Both had been strangled with flex ties, Dr. Michael Baden, a world-renowned forensic pathologist and the former chief medical examiner for New York City, told the jury Tuesday afternoon.

Baden, who has worked on the HBO series “Autopsy” and is a fictional thriller author, told jurors he was called in to the case because local officials apparently felt the case merited more attention.

As prosecutors showed slides of the recovered bodies, Baden explained that “decomposition changes and soil discoloration” were responsible for the bodies appearing brown and shriveled at the time of the autopsy on June 8, 2003, more than a year after the time of death, which he calculated was in early May 2002.

“It does not quite look like a body,” Baden said as he described Fassett’s remains.

Both bodies had flex ties around their necks and wrists, and Fassett also had a tie around her ankles, he said. Kerkowski’s hands were bound with flex tape on top of the flex tie, and his eyes appeared to have been covered by duct tape that had since fallen to below his nose because of decomposition, he said.

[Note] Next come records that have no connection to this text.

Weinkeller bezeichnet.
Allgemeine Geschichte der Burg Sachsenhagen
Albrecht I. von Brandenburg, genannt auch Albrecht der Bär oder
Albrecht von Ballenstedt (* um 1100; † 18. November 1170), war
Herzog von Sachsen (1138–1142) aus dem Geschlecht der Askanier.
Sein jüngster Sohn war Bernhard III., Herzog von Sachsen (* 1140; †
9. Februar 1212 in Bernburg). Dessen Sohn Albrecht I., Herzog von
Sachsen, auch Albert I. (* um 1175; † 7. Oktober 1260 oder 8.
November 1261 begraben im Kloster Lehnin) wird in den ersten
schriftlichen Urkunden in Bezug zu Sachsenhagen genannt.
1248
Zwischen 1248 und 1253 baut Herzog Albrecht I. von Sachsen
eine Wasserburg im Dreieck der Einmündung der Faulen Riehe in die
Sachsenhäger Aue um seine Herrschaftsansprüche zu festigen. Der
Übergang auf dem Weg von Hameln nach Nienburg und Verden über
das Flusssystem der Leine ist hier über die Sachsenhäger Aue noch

Kerkowski and Fassett both had a broken hyoid bone in the neck, the result of being crushed by the flex ties, Baden testified. Kerkowski had a second fracture of some cartilage in his neck, Baden said, confirming Weakley’s account that Kerkowski had been choked with a flex tie before he was finally strangled.

“There’s enough distance between them that one flex cuff couldn’t do both,” Baden said during questioning by Assistant District Attorney Jarrett Ferentino.

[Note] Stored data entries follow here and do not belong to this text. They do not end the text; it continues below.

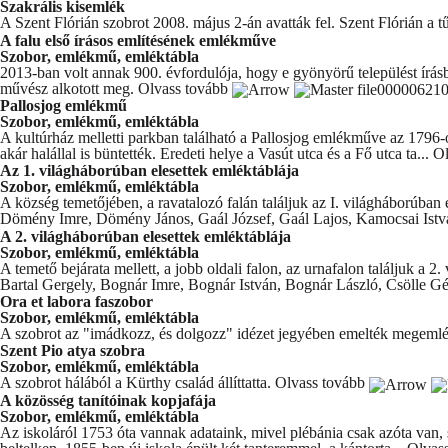
Szakrális kisemlék
A Szent Flórián szobrot 2008. május 2-án avatták fel. Szent Flórián a tű
A falu első írásos említésének emlékműve
Szobor, emlékmű, emléktábla
2013-ban volt annak 900. évfordulója, hogy e gyönyörű települést írá
művész alkotott meg.
Olvass tovább
Pallosjog emlékmű
Szobor, emlékmű, emléktábla
A kultúrház melletti parkban található a Pallosjog emlékműve az 1796-o
akár halállal is büntették. Eredeti helye a Vasút utca és a Fő utca ta...
Ol
Az 1. világháborúban elesettek emléktáblája
Szobor, emlékmű, emléktábla
A község temetőjében, a ravatalozó falán találjuk az I. világháborúban 
Dömény Imre, Dömény János, Gaál József, Gaál Lajos, Kamocsai Istvá
A 2. világháborúban elesettek emléktáblája
Szobor, emlékmű, emléktábla
A temető bejárata mellett, a jobb oldali falon, az urnafalon találjuk 
Bartal Gergely, Bognár Imre, Bognár István, Bognár László, Csölle Gé
Ora et labora faszobor
Szobor, emlékmű, emléktábla
A szobrot az "imádkozz, és dolgozz" idézet jegyében emelték megemlékez
Szent Pio atya szobra
Szobor, emlékmű, emléktábla
A szobrot hálából a Kürthy család állíttatta.
Olvass tovább
A közösség tanítóinak kopjafája
Szobor, emlékmű, emléktábla
Az iskoláról 1753 óta vannak adataink, mivel plébánia csak azóta van, s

Fassett also had a bruise on her right ear caused by a “narrow, hard object,” and Kerkowski had a small bruise on his right knee also from a blunt impact, Baden said. Kerkowski had an impact injury consistent with being hit by a rolling pin of the same sort Weakley claimed Kerkowski had been beaten with, Baden said.

“That could cause the injuries on Mr. Kerkowski’s head, as other objects could,” Baden said.

The prosecution is scheduled to continue making its case this morning.